For over a decade now, the fundamental unit of content marketing has been the blog post. Your post may be a block of text, an infographic, or a listicle about memes, but the underlying structure is the same. A regular cadence of posts to the company blog is the foundation of most content marketing strategies.
The problem is, each individual blog post has only a small window of effectiveness for SEO. A post might go viral, get hundreds of shares, and then sit in your archives for eternity. Identifying and promoting evergreen content can get more mileage out of a good post. But by nature and design, these posts aren’t built to be an enduring SEO resource. Think about it: When was the last time you clicked through on a blog post that was over a year old?
That’s not to say you should stop blogging altogether, of course. Blogs generate subscribers, help promote gated assets, contribute to thought leadership—all worthwhile goals for content marketers. But as SEO continues to evolve, it’s time for new models of SEO-driven content.
At TopRank Marketing, we’ve been working on a new way to integrate SEO and content to build longer-lasting, more valuable resources. Essentially, it’s reverse-engineering evergreen content, purposefully building well-supported “tentpole” content with SEO baked in.
Here’s how to design a content strategy I’m calling the “Big Top” model.
#1: Create Your Tentpole(s)
The tentpole content is the big asset that the rest of your strategy will be supporting. It should be a comprehensive take on a single topic relevant to your business and your audience, one with plenty of opportunities to crosslink with supporting content.
Research topics and keywords for your tentpole the way you would any best answer content: listen to customers, evaluate competing content, and use tools like Bloomberry and UberSuggest.
What will make your content into a tentpole instead of a blog post are a few distinguishing features:
- A tentpole should be between 1500 and 3000 words.
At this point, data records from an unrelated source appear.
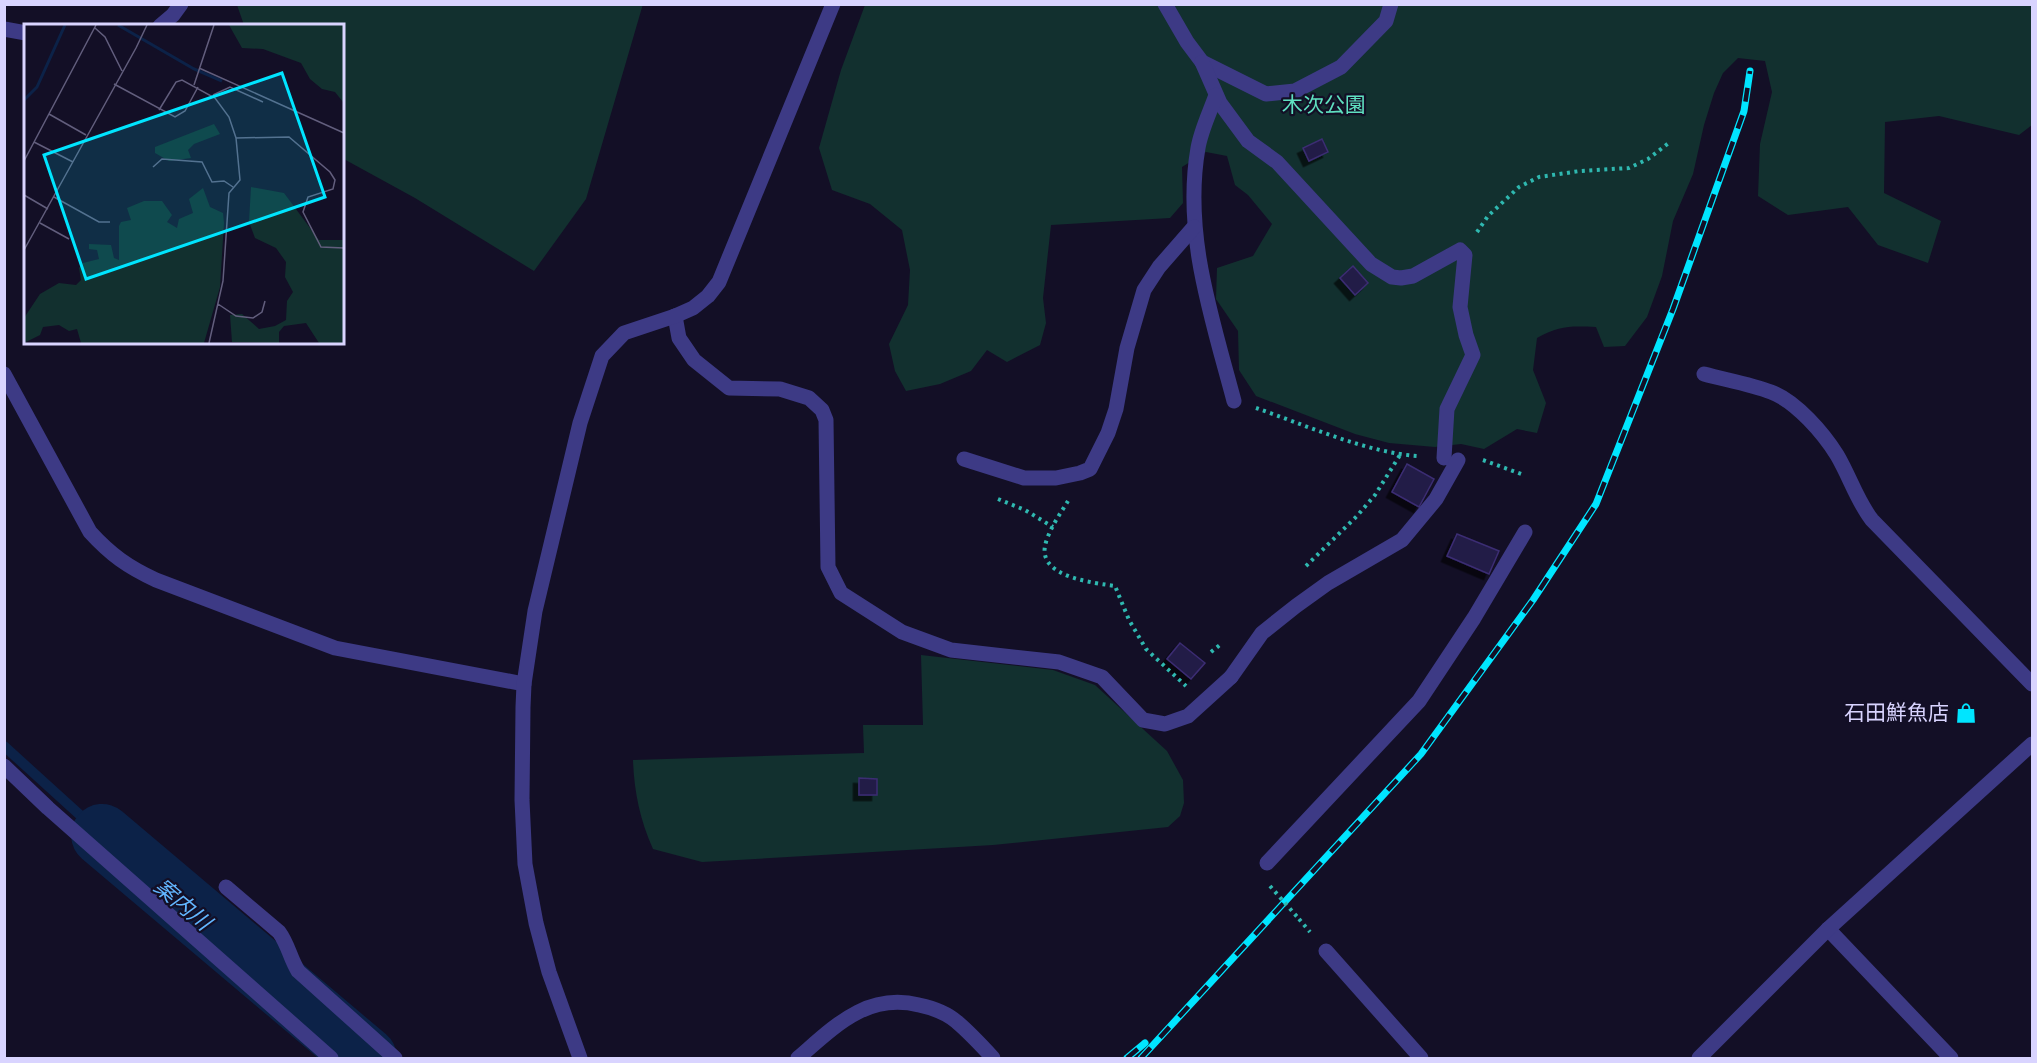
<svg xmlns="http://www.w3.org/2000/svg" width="2037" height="1063" viewBox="0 0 2037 1063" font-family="Arial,'Noto Sans JP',sans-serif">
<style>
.green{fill:#12302f}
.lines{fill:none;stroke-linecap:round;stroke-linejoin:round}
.stream{stroke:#0c2248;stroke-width:10}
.river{stroke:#0c2248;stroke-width:62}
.building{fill:#241b47;stroke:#3b2d73;stroke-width:1.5;filter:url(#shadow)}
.path{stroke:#2fb8b0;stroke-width:4;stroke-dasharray:3 4.5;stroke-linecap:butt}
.lane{stroke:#3d3a85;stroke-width:15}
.street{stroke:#3d3a85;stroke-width:15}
.rail-casing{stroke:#00e5ff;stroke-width:7}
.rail{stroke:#130f26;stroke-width:4.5;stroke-dasharray:14;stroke-linecap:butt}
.path-bridge{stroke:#2fb8b0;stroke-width:4;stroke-dasharray:3 4.5;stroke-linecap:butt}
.labels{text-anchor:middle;stroke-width:4.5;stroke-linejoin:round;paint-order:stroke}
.park-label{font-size:21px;fill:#5fe0c0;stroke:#130f26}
.poi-label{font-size:21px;fill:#d9d4ff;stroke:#130f26;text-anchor:end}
.water-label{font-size:22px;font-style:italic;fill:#62b6ff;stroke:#130f26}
.inset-river{fill:none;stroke:#0c2248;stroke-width:3}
.inset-road{fill:none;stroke:#625e7d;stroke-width:1.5}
.view{fill:#00e5ff;fill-opacity:0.15;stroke:#00e5ff;stroke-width:3}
.inset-edge{fill:none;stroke:#d9d4ff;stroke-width:3}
</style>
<defs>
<filter id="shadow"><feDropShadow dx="-5.5" dy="5.5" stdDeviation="0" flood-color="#0009"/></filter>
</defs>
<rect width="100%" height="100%" fill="#130f26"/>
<!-- green -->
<g class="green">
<path d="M643,4L586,199L534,271L415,198L342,158V26L244,25L237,5Z"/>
<path d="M865,5H2032V125L2019,135L1939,116L1885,122L1884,193L1941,221L1928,263L1878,245L1848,207L1788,215L1758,196L1760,144L1772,92L1765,61L1738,58L1723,73L1714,93L1704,125L1693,174L1673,221L1662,276L1647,317L1625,346L1604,347L1596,327C1571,326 1560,325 1537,338L1533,370L1546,403L1537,433L1517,429L1484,449L1461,444L1435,447L1389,443L1355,434L1256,396L1239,370L1238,331L1216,299L1217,268L1253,256L1272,224L1248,195L1235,185L1227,156L1206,152L1182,167L1183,203L1170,218L1051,225L1043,298L1046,323L1040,345L1007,362L987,350L971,371L940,384L906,391L895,371L889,344L908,305L910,270L902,230L870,204L832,190L819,148L841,70Z"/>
<path d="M921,655L1053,670L1095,685L1167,751L1183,780L1184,803L1180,816L1168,827L993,845L702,862L653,849C640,820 634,791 633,760L864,753L863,725H923Z"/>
</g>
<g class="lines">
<!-- stream -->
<path class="stream" d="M4,746L102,835"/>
<!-- river -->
<path class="river" d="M102,835L366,1058"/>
</g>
<!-- building -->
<g class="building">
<path d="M1322,139L1328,152L1309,161L1303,148Z"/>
<path d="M1353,266L1368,283L1355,295L1340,278Z"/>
<path d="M1407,464L1434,479L1419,507L1392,492Z"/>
<path d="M1457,534L1499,551L1489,574L1447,556Z"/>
<path d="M1180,643L1205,663L1191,679L1167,659Z"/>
<path d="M859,778L877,779V795H859Z"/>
</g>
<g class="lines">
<!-- path -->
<g class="path">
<path d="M1477,232L1488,216L1519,187L1539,177L1580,171L1629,168L1648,159L1670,142"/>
<path d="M1256,408C1305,425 1368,453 1418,456"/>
<path d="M1483,460L1524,475"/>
<path d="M998,499L1025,510L1053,527"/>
<path d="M1068,501C1060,514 1048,531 1045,546C1039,578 1096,583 1115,586L1129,620L1146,649L1186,686"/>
<path d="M1306,566L1357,516L1375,495L1400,455"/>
<path d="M1211,652L1221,644"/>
<path d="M1299,919L1310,932"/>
</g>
<!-- lane -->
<g class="lane">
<path d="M1165,4L1187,42L1202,62L1266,94L1295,91L1341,67L1386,21L1391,4"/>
<path d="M1202,62L1220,103L1248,141L1277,162L1371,264L1392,277L1401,278L1413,276L1460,250L1465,255L1460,307L1466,335L1473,355L1447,409L1444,458"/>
<path d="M1216,95C1210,112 1201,130 1198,148C1183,234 1212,318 1234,401"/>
<path d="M964,459L1024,478H1056L1080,473L1090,469L1108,433L1116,409L1127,348L1144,290L1159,267L1194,227"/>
<path d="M1231,677L1262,633L1296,606L1328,583L1402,540L1436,499L1458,460"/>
<path d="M1267,863L1419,701L1474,618L1525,532"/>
<path d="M1326,951L1421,1058"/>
</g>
<!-- street -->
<g class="street">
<path d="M160,26L173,15L181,4"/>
<path d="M4,29L26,33"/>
<path d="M675,316L679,338L694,360L729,388L780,389L809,398L822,410L826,420L828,567L841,593L902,632L951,650L1059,662L1102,677L1143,720L1165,724L1188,716L1231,677"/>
<path d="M4,374L90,532C111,555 128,567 156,580L335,648L524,684"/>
<path d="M1704,374C1726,380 1750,384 1771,392C1796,401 1824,434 1837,455C1850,477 1857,501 1872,520L2032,684"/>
<path d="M4,766L48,808L331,1058"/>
<path d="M226,887L279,932C288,944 290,958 298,971L395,1058"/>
<path d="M1828,929L1951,1058"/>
<path d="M580,1058L549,972L536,923L525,864L522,800L523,707L524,684L535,611L580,423L602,356L624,333L675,316L693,308L708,296L719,282L833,4"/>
<path d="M798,1058C834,1027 867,992 919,1005C933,1008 947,1013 957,1022C970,1033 982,1046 993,1058"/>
<path d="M1699,1058L1828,929L2032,744"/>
</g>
<!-- rail casing -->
<g class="rail-casing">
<g id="rail">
<path d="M1127,1058L1145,1043"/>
<path d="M1141,1058L1421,754L1533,600L1596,504L1673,309L1744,111L1750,71"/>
</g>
</g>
<!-- rail -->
<use href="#rail" class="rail"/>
<!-- path-bridge -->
<path class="path-bridge" d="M1270,886L1299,919"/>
</g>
<!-- icons -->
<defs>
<g id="shop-bare" transform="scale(1.62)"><path d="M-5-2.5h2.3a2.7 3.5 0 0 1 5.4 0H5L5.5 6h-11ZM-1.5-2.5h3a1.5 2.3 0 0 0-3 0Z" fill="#00e5ff" stroke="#130f26" stroke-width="2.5" paint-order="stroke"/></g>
</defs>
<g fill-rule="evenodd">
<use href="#shop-bare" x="1966" y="713"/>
</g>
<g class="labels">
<!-- park labels -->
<g class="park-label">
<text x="1324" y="112">木次公園</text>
</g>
<!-- poi labels -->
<g class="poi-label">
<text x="1949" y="720">石田鮮魚店</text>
</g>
<!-- water labels -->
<g class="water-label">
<text transform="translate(183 904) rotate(40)" y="8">案内川</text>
</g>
</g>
<!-- overview -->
<g transform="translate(24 24)">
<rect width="320" height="320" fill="#130f26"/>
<path d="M205,1H319V78L311,68L298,65L286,55L277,39L239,25L218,24ZM190,100L196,110L170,120L164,126L167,134L145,137L131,129V123ZM227,163L260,169L295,216H319V319H295L282,299L260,302L255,308V319L208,318L206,291L218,290L235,305L251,302L262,296L263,277L269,268L261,253L262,238L252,224L231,214L225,198ZM179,164L186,183L199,189L200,199L196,263L180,319H57L53,305L45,307L35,301L19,303L16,311L0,319V294L16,270L35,259L52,261L57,256L55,244L59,239L75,235L73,226L65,225V220L87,221L90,234L95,236V202L97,198L107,196L103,184L120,177H138L148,191L143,198L153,204L155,195L169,189L165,175Z" fill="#12302f"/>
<path class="inset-river" d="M94,1L170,45L198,57M0,76L13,63L41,1"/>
<path class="inset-road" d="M71,4L81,13L98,47M112,24L123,1M175,44L320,109M90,60L151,93L161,87L174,63M170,61L190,1M189,71L206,63L239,78M135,86L152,58L158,56L191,74L205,93L212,114L216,156L205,169L199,257L185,319M25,90L62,111M212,114L265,113L306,148L311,156L309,165L284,173L279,188L297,223L320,224M10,118L49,138M0,137L72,1M129,143L138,135L178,138L188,158L200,157L209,163M0,171L24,185M30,173L75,198H86M16,199L45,215M0,226L112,24M194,280L212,292L229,294L238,288L241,277"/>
<path class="view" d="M258,49L301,173L62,255L20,131Z"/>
<rect width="320" height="320" class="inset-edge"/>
</g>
<!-- border -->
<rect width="2037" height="1063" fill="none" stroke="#d9d4ff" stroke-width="12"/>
</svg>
- Your tentpole will cover multiple aspects of your topic, divided into 250-300 word sections, each section based on long-tail keywords.
- This last one is key. Your tentpole will not live on your blog. It should have a permanent place of pride, preferably not more than two clicks deep into your site, with a short URL. A “Resources” section is the ideal place.
You can break up the sections in your tentpole with eye-catching visuals, embedded SlideShare or video content, even CTAs to gated content.
Your tentpole is a prime location or influencer engagement as well. Curate quotes from influencers to highlight in the text—or, better yet, reach out to influencers to co-create and cross-promote the content.
Here’s a good example of a tentpole piece our client LinkedIn Marketing Solutions published earlier this year: How to Advertise on LinkedIn. Notice it’s not a post on their blog; it’s a standalone resource. This piece is currently ranking at the top of the SERP for “How to advertise on LinkedIn.”
You don’t have to limit your strategy to a single tentpole, either. If you have multiple topics that you can cover in depth and at length, create a pole for each one.
#2: Create Your Stakes
Your “stakes” are blog posts that will connect to the tentpole, driving traffic to it from your blog and boosting the blog’s SEO as well. There are several ways to create a supporting stake:
- Take one 200-300 word section and expand it with supplemental material to 750 words or so, as the content requires
- Cover a related topic that naturally links to your tentpole
- Create an announcement post for the tentpole launch
- Do an influencer roundup on a topic related to your tentpole
Each stake should have a CTA to the tentpole. If you have anchor links for navigation, as in our example above, you can also link to specific subsections that are relevant to the post.
#3: Connect Your Guylines
Guylines connect the stakes to the tentpole, providing stability and structure. In content terms, that means creating links from your supporting content to the tentpole and vice versa. The goal is to create a destination that users can explore, following their interest through multiple pieces of content, back and forth from the pole. This kind of structuring provides value for your readers, and increases positive search engine signals like time-on-site and session length.
As you develop more tentpoles, look for opportunities to link them together. Make sure each link is a logical next step for your reader. Over time, your “content big top” can become a full-fledged three-ring circus.
#4: Say, “Come One! Come All!”
Support your tentpole launch with all the amplifying force you have:
- Use stats or quotes to make social media ads
- Publish excerpts (or one of your stakes in its entirety) on sites like LinkedIn and Medium
- Encourage influencer amplification
- Seek out guest posting opportunities
These promotional efforts will build on your tentpole’s native SEO value, giving it some momentum that will help build external links and bring in organic results.
Make Your Content the Greatest Show on Earth
The Ringling Brothers have put up their big top for the last time, but your big top content can last for years to come. Just remember to keep it relevant; plan for regular updates and revisions (which are a great opportunity to re-promote the content).
The humble blog post is still a fundamental unit of content marketing. But when you supplement the blog with SEO-optimized tentpole content, the results can be… in tents.